‘The Wonderful World of Henry Sugar’ Review: Wes Anderson’s Dahl Adaptation Breaks Fresh Ground

Fresh off his trip to “Asteroid City,” Wes Anderson is already back on the festival grind, bringing a new vision to Venice that plays, surprisingly enough, like “Anderson: Unplugged.” Naked and vulnerable in all the ways this year’s previous effort was girded by walls of remove, “The Wonderful Story of Henry Sugar” points towards a new and earnest direction for the idiosyncratic filmmaker – and if you believe that, hear me out about a bridge in Brooklyn that’s calling your name.

So yes, Anderson’s “The Wonderful Story of Henry Sugar” does offer more of the same in a slightly smaller dose, promising the familiar delights of impeccable artifice and arch performers clearly having a ball, and giving Anderson-heads – of which I often count myself – something to look forward to once this 40-minute short hits Netflix later this month. But given the film’s abridged runtime and its genuine playfulness, even Wes-skeptics might find themselves cracking a wry grin from time to time.
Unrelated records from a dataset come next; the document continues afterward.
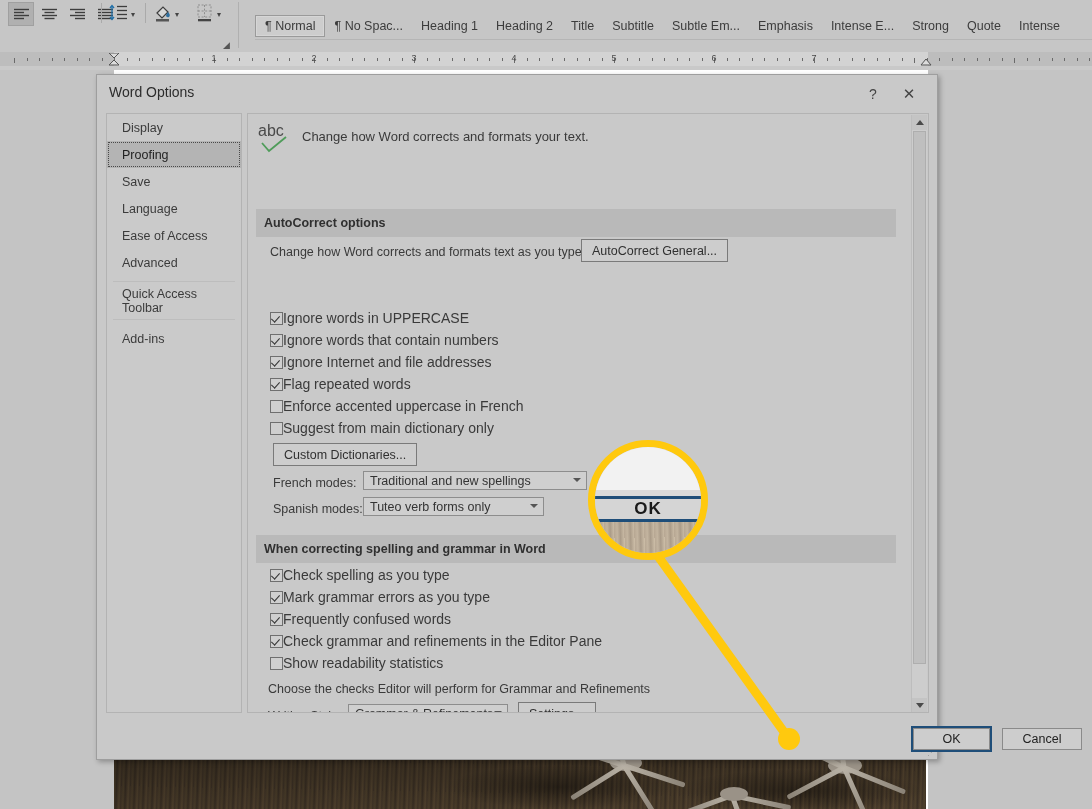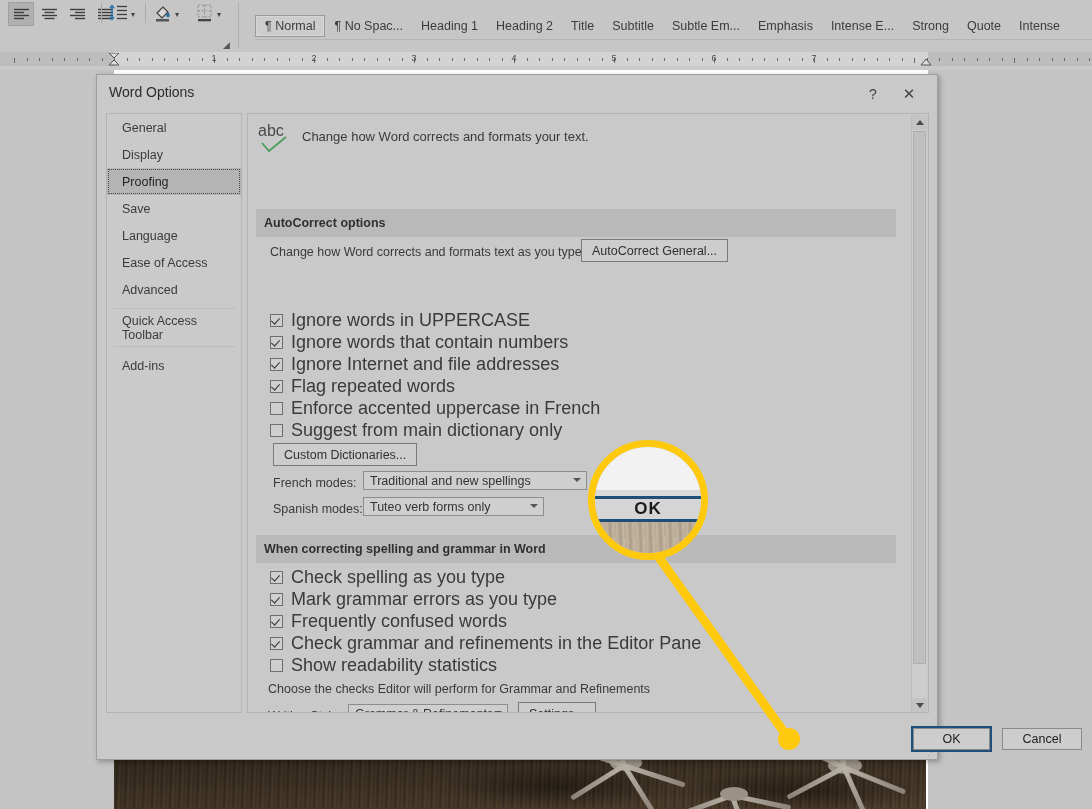--- a/index.html
+++ b/index.html
@@ -75,21 +75,21 @@
 
   .hdr-row{position:absolute;left:10px;top:8px;display:flex;align-items:flex-start;gap:10px;}
   #abc-icon{position:relative;width:34px;height:32px;}
   #abc-icon .abc{position:absolute;left:0;top:0;font-size:16px;color:#4a4a4a;letter-spacing:0px;}
   #hdr-text{font-size:13px;color:#3a3a3a;padding-top:7px;}
 
   .sect-bar{position:absolute;left:8px;width:640px;height:28px;background:#b9b9b9;
     display:flex;align-items:center;padding-left:8px;box-sizing:border-box;
     font-size:12.5px;font-weight:bold;color:#303030;}
 
-  .cb-row{position:absolute;left:22px;display:flex;align-items:center;gap:8px;font-size:18px;color:#3a3a3a;}
+  .cb-row{position:absolute;left:22px;display:flex;align-items:center;font-size:14px;color:#3a3a3a;}
   .cbox{width:11px;height:11px;border:1px solid #6f6f6f;background:#cfcfcf;display:inline-block;position:relative;flex:none;}
   .cbox.on::after{content:"";position:absolute;left:2px;top:1px;width:4px;height:7px;
     border:solid #333;border-width:0 1.6px 1.6px 0;transform:rotate(42deg);}
   .u{text-decoration:underline;}
 
   .btn{background:#cdcdcd;border:1px solid #7a7a7a;font-size:12.5px;color:#303030;
     padding:4px 10px;box-sizing:border-box;white-space:nowrap;font-family:inherit;}
 
   .combo{background:#cfcfcf;border:1px solid #8d8d8d;height:19px;display:flex;align-items:center;
     font-size:12.5px;color:#333;padding:0 4px 0 6px;box-sizing:border-box;position:relative;}
@@ -389,21 +389,20 @@
 
 <div id="dialog">
 
   <div id="dlg-title">
     <div id="dlg-title-text">Word Options</div>
     <div id="dlg-help">?</div>
     <div id="dlg-close">✕</div>
   </div>
 
   <div id="dlg-nav">
-      <div class="nav-item">General</div>
       <div class="nav-item">Display</div>
       <div class="nav-item sel">Proofing</div>
       <div class="nav-item">Save</div>
       <div class="nav-item">Language</div>
       <div class="nav-item">Ease of Access</div>
       <div class="nav-item">Advanced</div>
       <div class="nav-sep"></div>
       <div class="nav-item">Quick Access Toolbar</div>
       <div class="nav-sep"></div>
       <div class="nav-item">Add-ins</div>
To call the film a Roald Dahl adaptation feels almost imprecise, as “The Wonderful Story of Henry Sugar” is more of a full-on recitation, a filmed reading of Dahl’s 1976 short story that leaves no line unspoken. The author himself (played by Ralph Fiennes, in one of many roles) ushers us into this world. Seated at a recreation of his Gipsy House writing nook flattened and refined by Anderson’s symmetrical eye, Dahl looks squarely at the camera, addresses the viewer as an old friend, and begins spinning his tale about a loutish playboy with a taste for blackjack who goes by Henry Sugar.

Once invoked, Henry (Benedict Cumberbatch) soon takes the screen, taking over storytelling duties as a new backdrop is wheeled in behind him. As in “Rushmore” and large stretches of “Asteroid City,” Anderson once again emphasizes theatricality, going a step further here by staging the whole affair as an unbroken performance, with backdrops and sets swapped in “real-time.” As with “The Grand Budapest Hotel,” here is another nesting doll narrative, a story-within-a-story-within-a-story that flows from Dahl’s study to Sugar’s bachelor pad to an ashram in 19th century India and then loops back again.
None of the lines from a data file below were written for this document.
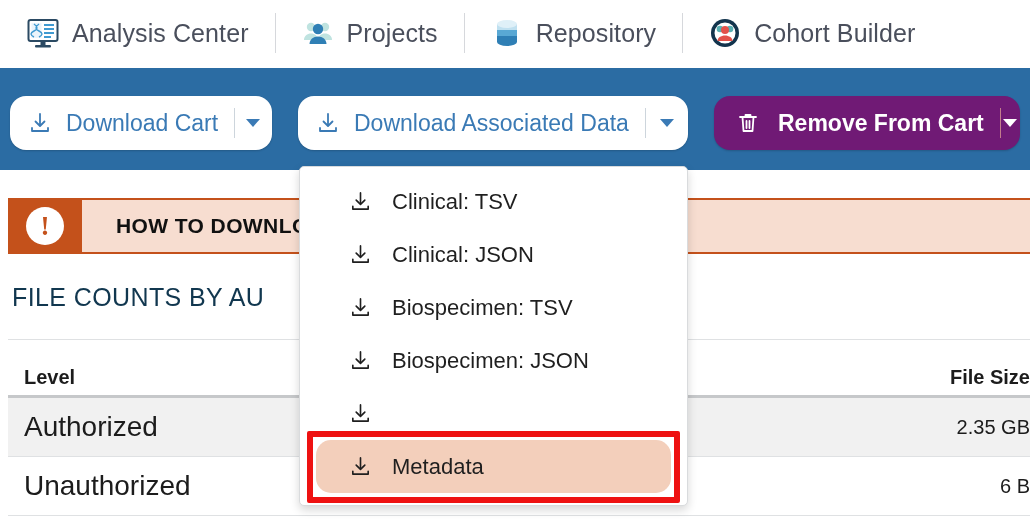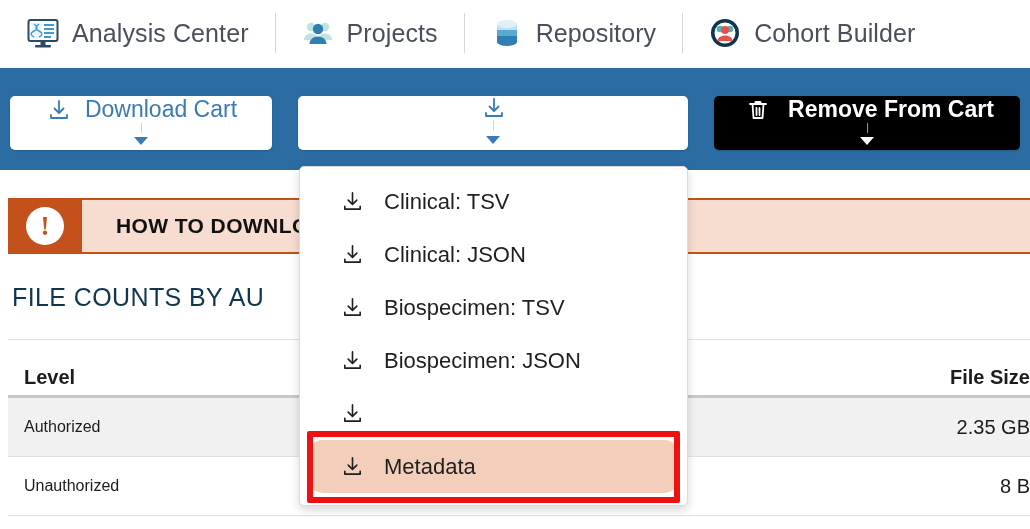--- a/index.html
+++ b/index.html
@@ -32,38 +32,37 @@
   .nav-icon { width:34px; height:34px; flex:0 0 34px; display:block; }
 
   
   .toolbar {
     position:absolute; left:0; top:68px; width:1030px; height:102px;
     background:#2b6ca3;
   }
   .btn {
     position:absolute; top:96px; height:54px;
     display:flex; align-items:center;
-    border-radius:5px; background:#ffffff;
+    border-radius:16px; background:#ffffff;
     box-shadow:0 1px 2px rgba(0,0,0,.18);
-    flex-direction:column;
   }
   .btn .btn-body {
     display:flex; align-items:center; gap:14px;
     padding:0 16px 0 18px; height:100%;
   }
   .btn .btn-label { font-size:23px; color:#3a7ab5; white-space:nowrap; }
   .btn .dl-icon { width:24px; height:24px; display:block; }
   .btn .divider { width:1px; height:30px; background:#cdd5dc; }
   .caret-wrap { display:flex; align-items:center; justify-content:center; width:44px; height:100%; }
   .caret { width:0;height:0;border-left:7px solid transparent;border-right:7px solid transparent;border-top:8px solid #3a7ab5; }
 
   #btn-download-cart { left:10px; width:262px; }
   #btn-download-assoc { left:298px; width:390px; }
 
-  #btn-remove { left:714px; width:306px; background:#000000; }
+  #btn-remove { left:714px; width:306px; background:#701a75; }
   #btn-remove .btn-label { color:#ffffff; font-weight:bold; font-size:23px; }
   #btn-remove .divider { background:#c27d8c; }
   #btn-remove .caret { border-top-color:#ffffff; }
   #btn-remove .btn-body { padding-left:22px; gap:18px; }
 
   
   .alert {
     position:absolute; left:8px; top:198px; width:1022px; height:56px;
     background:#f7ddd0;
     border-top:2px solid #c4511b; border-bottom:2px solid #c4511b;
@@ -88,30 +87,30 @@
   .section-title {
     position:absolute; left:12px; top:283px;
     font-size:25px; color:#11374f; letter-spacing:.4px;
   }
 
   
   .table { position:absolute; left:8px; top:339px; width:1022px; }
   .trow { display:flex; align-items:center; height:59px; border-bottom:1px solid #dfe1e3; }
   .trow.head { border-top:1px solid #dfe1e3; border-bottom:3px solid #c6c8ca; }
   .trow.alt { background:#f1f1f1; }
-  .cell-level { width:56%; padding-left:16px; font-size:16px; color:#1c1c1c; }
+  .cell-level { width:56%; padding-left:16px; font-size:28px; color:#1c1c1c; }
   .cell-size  { width:44%; text-align:right; font-size:20px; color:#1c1c1c; }
   .trow.head .cell-level, .trow.head .cell-size { font-weight:bold; font-size:20px;margin-top:20px; }
 
   
   .menu {
     position:absolute; left:299px; top:166px; width:389px; height:340px;
     background:#ffffff; border:1px solid #d9dbdd; border-radius:5px;
     box-shadow:0 4px 10px rgba(0,0,0,.16);
-    padding:8px 8px; overflow:hidden;
+    padding:8px 16px; overflow:hidden;
   }
   .menu-item {
     display:flex; align-items:center; gap:20px;
     height:53px; padding-left:33px;
     font-size:22px; color:#1f1f1f; white-space:nowrap;
   }
   .menu-item .dl-icon { width:23px; height:23px; flex:0 0 23px; display:block; }
   .menu-item.active { background:#f3cfbb;border-radius:15px; }
 
   
@@ -209,20 +208,21 @@
 
   <div class="btn" id="btn-download-assoc">
     <div class="btn-body">
       <span class="dl-icon">
         <svg viewBox="0 0 24 24" width="24" height="24" fill="none" stroke="#3a7ab5" stroke-width="1.8" stroke-linecap="round" stroke-linejoin="round">
           <path d="M12 3v11"></path>
             <path d="M7.5 10.5 12 15l4.5-4.5"></path>
             <path d="M4 17v3h16v-3"></path>
         </svg>
       </span>
+      <span class="btn-label">Download Associated Data</span>
     </div>
     <div class="divider"></div>
     <div class="caret-wrap">
       <span class="caret"></span>
     </div>
   </div>
 
   <div class="btn" id="btn-remove">
     <div class="btn-body">
       <span class="dl-icon">
@@ -254,21 +254,21 @@
     <div class="trow head">
       <div class="cell-level">Level</div>
       <div class="cell-size">File Size</div>
     </div>
     <div class="trow alt">
       <div class="cell-level">Authorized</div>
       <div class="cell-size">2.35 GB</div>
     </div>
     <div class="trow">
       <div class="cell-level">Unauthorized</div>
-      <div class="cell-size">8 B</div>
+      <div class="cell-size">6 B</div>
     </div>
   </div>
 
   <div class="menu">
 
     <div class="menu-item">
       <span class="dl-icon">
         <svg viewBox="0 0 24 24" width="23" height="23" fill="none" stroke="#1f1f1f" stroke-width="1.7" stroke-linecap="round" stroke-linejoin="round">
           <path d="M12 3v11"></path>
             <path d="M7.5 10.5 12 15l4.5-4.5"></path>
Bored at a party one night, idle cardshark Henry Sugar soon discovers a medical text (enter new narrator Dev Patel, stage right) about a chance encounter between two doctors (Patel and Richard Ayoade, swapping the storytelling duties) and a circus performer (Ben Kingsley) with the peculiar ability to see with his eyes closed. Soon enough we’ve rewound a century, listening intently as Kingsley stares straight into the lens, relaying the secret yogic practice that affords him second sight.

As should go with saying, the parade of ever-changing theatrical sets and lighting design are far more detailed than anything you’ll find in summer stock – if anything, the ironic divide between the ostensible live performance and the painstaking precision of each composition becomes a winning running gag. As in the best stories, the delight is in the telling.

Returning to his London home with the blueprint for second-sight, Henry sets out to wrangle this mystical practice towards the more worldly concern of winning every hand. And after three years of devoted practice, he’s finally ready to hit the casinos – only the very act of becoming might have robbed him of his gambler’s taste.

Though Anderson has apparently thought about this project for nearly two decades, the film feels oddly reflective of the filmmaker’s current stature. Deep down, this wonderful story of Henry Sugar is that of a gambler who cannot lose, of a man who loses the taste for play when it comes without risk. Without psychoanalyzing Anderson too much (not like his aloof touch makes the task particularly easy), one cannot help but see the parallel.

Of all the filmmakers of his 1990s vintage, has anyone proved more durable, more prolific, more (shudder) memeable than our man from Texas? With actors still lining up to work with him and the cinema’s biggest festivals offering his work a home, the Anderson Express shows no signs of slowing (he has apparently already announced his next film), which makes it all the more interesting –and indeed, even revealing in a way – to explore the plight of man on top of the world, who looks around and asks, “Is that all there is?”

The Wonderful World of Henry Sugar” opens in select theaters on Sept. 20 and hits Netflix on Sept. 27.